Stamp Prices: Looking Back Over Time

Given that the USPS has announced yet another stamp price increase, I thought that it might be interesting to look at stamp price increases over time. What follows is a graph of the price of postage for a one ounce piece of mail from 1885 through the 2008 price increase.

As you can see, this appears to be a pretty steep ascent. But how fast have prices really been increasing? When viewed in terms of the percent annual increase, the numbers don’t seem nearly as bad.

Looking all of the way back to 1885, prices have increased an average of 2.51% per year.

Looking back over my life (since 1971), prices have increased an average of 4.60% per year.

And look over just the past 20 years, prices have increased an average of 2.60% per year.

So… This doesn’t look terribly out of line given historical rates of inflation. The higher rate over the course of my lifetime appears to be mainly due to relatively large increases in the 1970s and early 1980s, which was a particularly inflationary time. This include a $0.03 (30%) jump over the span of a year (1974-1975) and a $0.05 jump (33%) in three years from 1978-1981.

While we’re on the subject of stamps, why not hop on over to for a bunch of free postage and a free digital scale? You can always cancel if you don’t like it.

9 Responses to “Stamp Prices: Looking Back Over Time”

  1. Anonymous

    My family members every time say that I am killing my time here at net, except I know
    I am getting familiarity every day by reading such
    good articles.

  2. Anonymous

    Oh Lawdy. The Constitution spells out that the federal government is responsible for post offices and post roads. Why is it that the small-government nuts continually rail against things the Constitution ALLOWS the government to do? Government’s required to ensure equal rights for every citizen (14th Amendment)? “Oh, that amendment was FORCED on the South to ratify!” Government’s allowed to run the post office? “Let’s pretend that part of the Constitution doesn’t exist.” Are you for the Constitution or aren’t you?

    I know everybody goes on and on about the superiority of FedEx and UPS (hey gee, lookie that, the ONLY realm in which the USPS has a “monopoly” is with first-class mail! Everything else is also delivered by private carriers!), but you know what? I don’t think I should have to pay out the nose for package delivery. I also don’t think I should have to pay for a carrier to pick up my parcels. With FedEx and UPS I can’t avoid either.

    As for the bank thing… *sigh* I have yet to see a paper statement from a bank that is on “special paper” or “has security signs added to it.” It’s just paper, and I can just as easily print up my bank statements from what I find online, and if the bank manages to make my money disappear anyway, it’s my own fault if I’m not keeping an eye on my account. In the old pre-Internet days I could be forgiven for not constantly calling up to ask for my balance but these days I have online access and therefore no excuse.

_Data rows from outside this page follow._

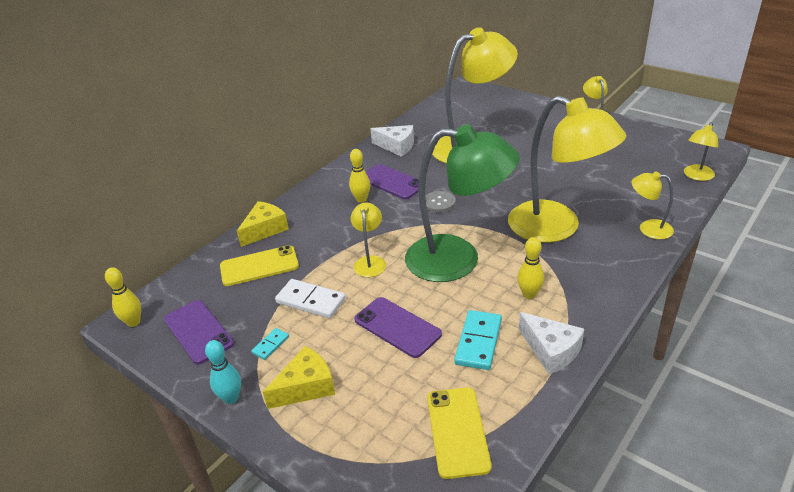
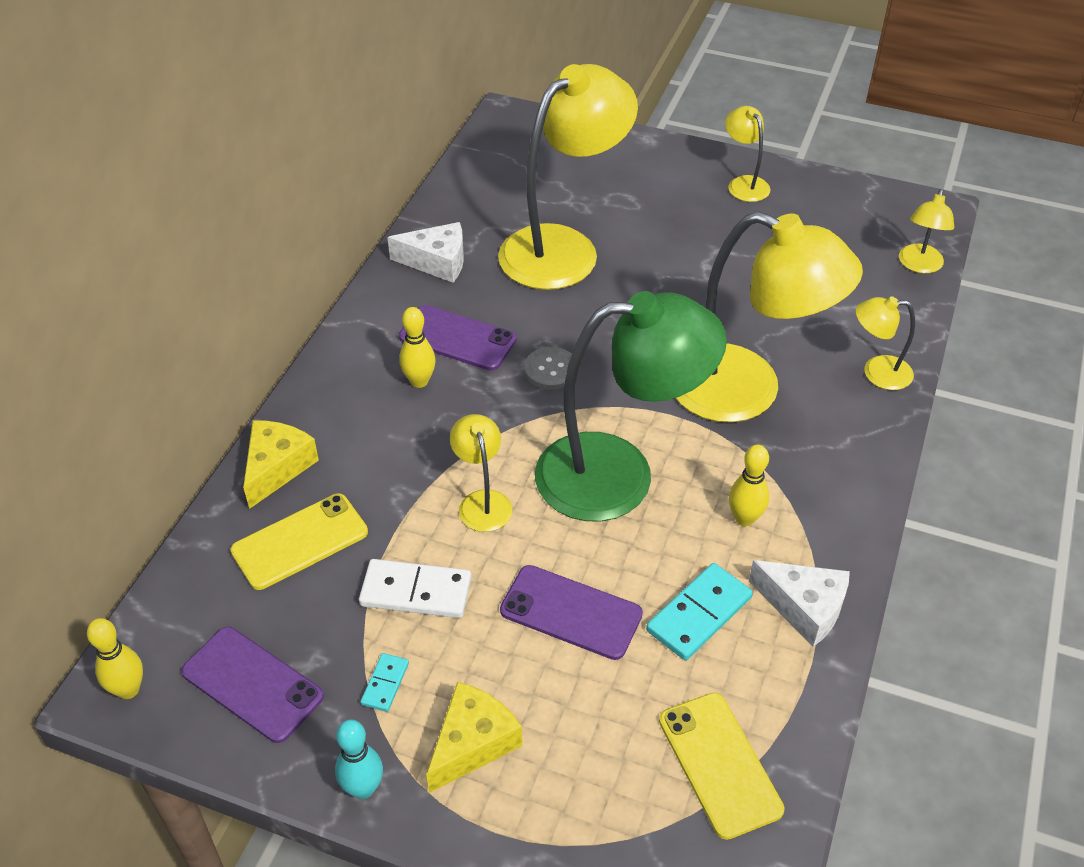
camera: 20 degrees left, 10 degrees up
turquoise domino [454,310,502,370] -> turquoise domino turned 45 degrees clockwise [646,563,753,660]

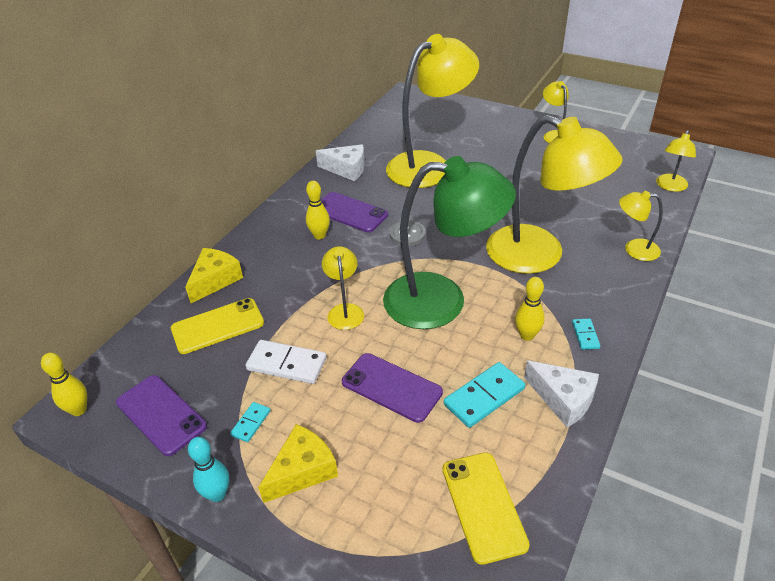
camera: 10 degrees right, 5 degrees down
none -> turquoise domino [572,318,600,350]

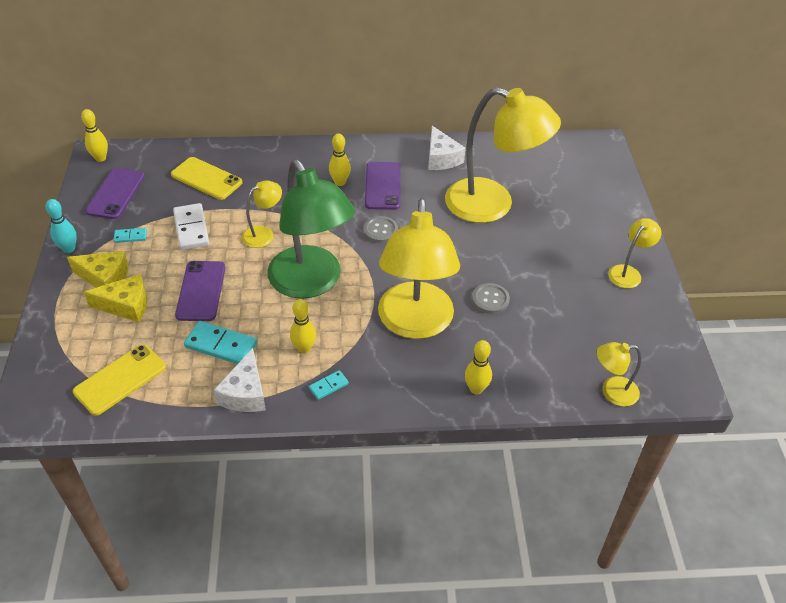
camera: 55 degrees right, 5 degrees up
yellow cheese [185,248,243,303] -> yellow cheese moved to [84,274,147,322]
yellow lamp [619,191,663,261] -> yellow bowling pin [465,340,492,394]
none -> grey button [472,283,510,314]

    As for the postage hike… *sigh* Well, I guess they have to compete with email.

  3. Anonymous

    I’m interested to see chart of the minimum income for the same period, especially from mid 50s up to now and compare it. Increase is close to 9 times over 50 years time period and the way it goes it may jump over 10 times which is 1000%.

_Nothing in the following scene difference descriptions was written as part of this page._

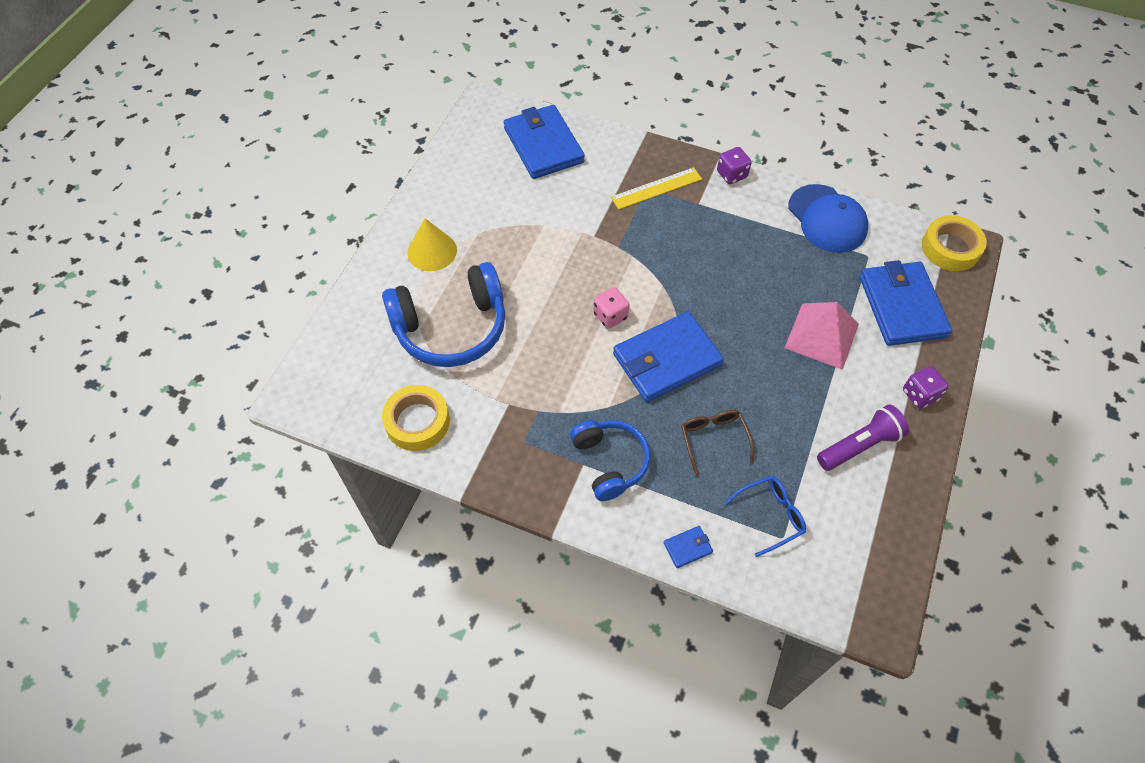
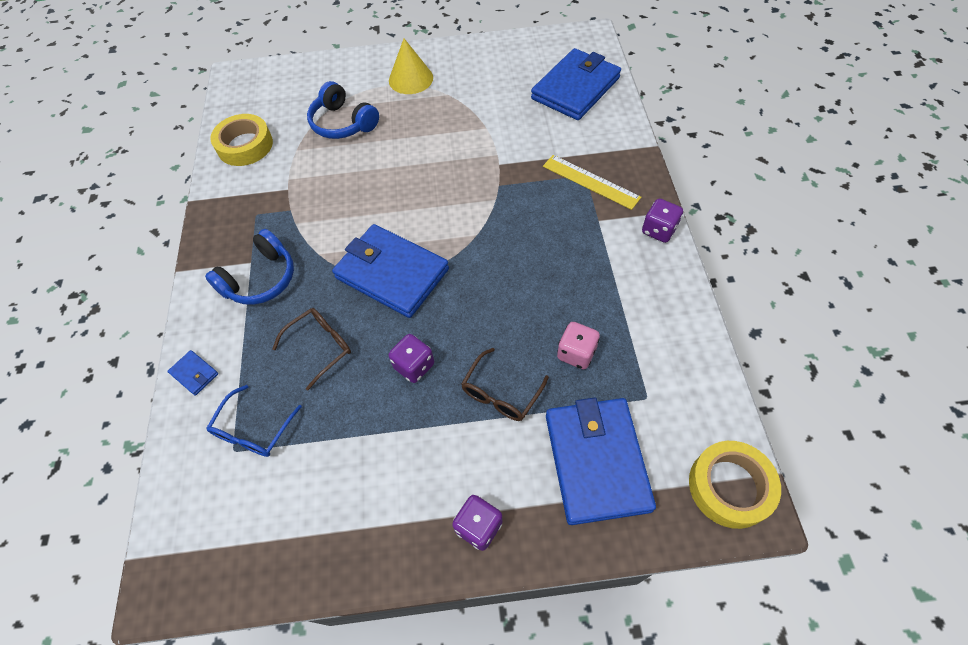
camera: 65 degrees right, 0 degrees up
blue headphones [382,262,505,367] -> blue headphones [307,81,379,139], size x0.63
pink dice [593,287,630,329] -> pink dice moved to [557,322,600,369]
blue glasses [725,476,806,557] -> blue glasses turned 75 degrees clockwise [206,385,302,457]
pink pyramid [785,302,859,370] -> brown glasses [461,348,549,421]
blue cap [788,184,868,253] -> none
purple flashlight [817,404,909,471] -> none
blue wallet [860,260,952,346] -> blue wallet turned 60 degrees counterclockwise [546,397,656,525]
none -> purple dice [389,334,434,383]

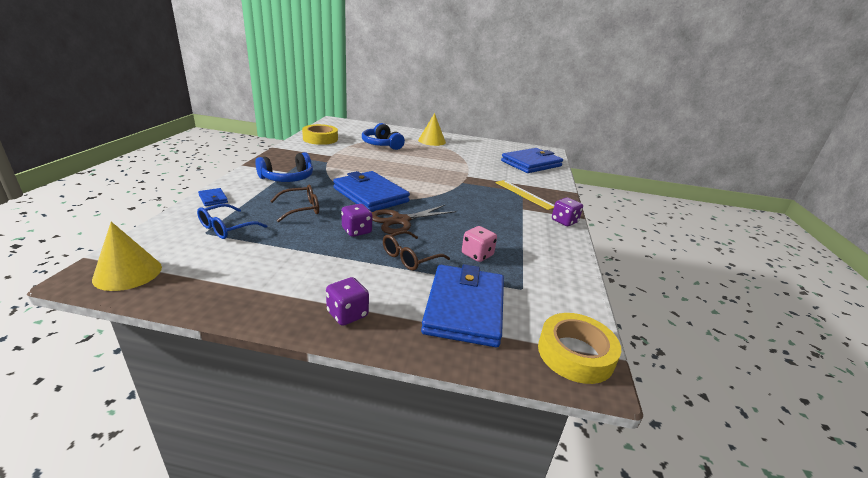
camera: 10 degrees right, 30 degrees down
none -> yellow cone [92,222,162,291]
none -> brown scissors [372,205,456,234]

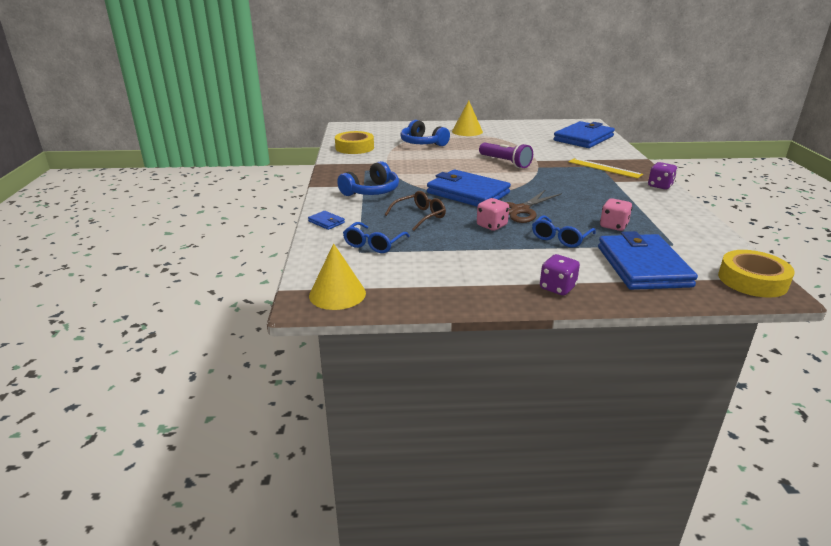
camera: 10 degrees left, 0 degrees up
purple dice [341,204,372,237] -> pink dice [477,198,509,231]
brown glasses [383,230,450,271] -> blue glasses [532,215,596,247]
none -> purple flashlight [479,143,533,168]

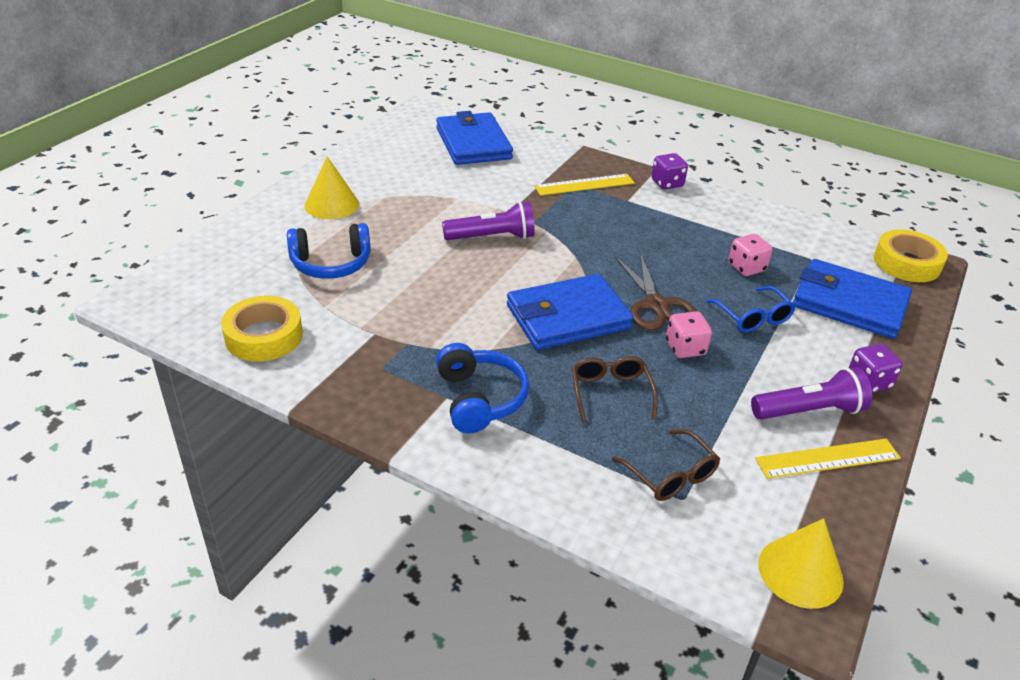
camera: 60 degrees left, 10 degrees up
blue wallet [308,211,345,230] -> none
blue glasses [343,222,410,253] -> brown glasses [612,429,720,501]
none -> purple flashlight [751,367,872,419]
none -> yellow ruler [755,439,901,479]

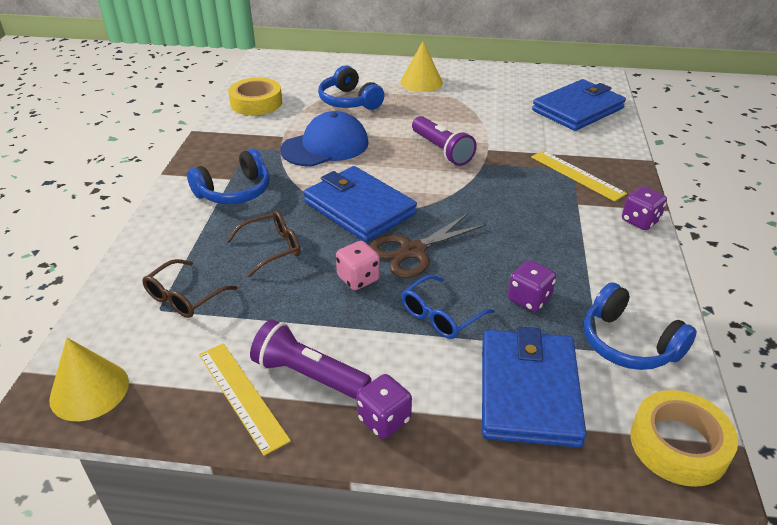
camera: 70 degrees right, 0 degrees up
pink dice [728,234,773,276] -> purple dice [508,260,556,312]
purple flashlight [751,367,872,419] -> purple flashlight turned 150 degrees clockwise [250,320,371,400]
none -> blue cap [280,111,369,167]
none -> blue headphones [584,282,697,370]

    USPS is government monopoly, there no way of getting that data TOC.

    The other thing that concerns me is that lately many banks and CC issuers push for “paperless statements”. I like trees and my first thought was that, that would be great idea yet…. On second thought, I start asking myself when did the bankers started to care about the trees more then me. And something clicked. Every statement is a legal document. That is why they have been printed on special paper and sometimes security signs are added. Now imagine if you have no paper and something happened to the banks database. Would it be in the banks interest to disclose that event happening? (NO). Can you prove what did you had in your account? (Maybe). Now here is interesting example of what happened and how that could impact you.

    I’ll stick to my paper statements.

    PS, I’m sorry that the second part is not on the subject yet is related some how. I found it interesting to share.

  4. Anonymous

    I’d be interested to see an analysis of costs of delivering a 1-ounce piece of mail over that same period. My guess is that the cost per unit has dropped dramatically given the added efficiencies of the automatic sorting machines, delivery vehicles and delivery methods. That would mean that, while the overall cost of postage has remained relatively constant, the “profit” per piece of mail has increased.

    I know that data would be hard, if not impossible, to access and compile, but it would make for an interesting comparison.

  5. Anonymous

    OK, I love charts and graphs, and I could not wait, so I whipped up an inflation corrected postage chart and slapped it on my little blog, with a link back to you. Feel free to roll your own if you wish.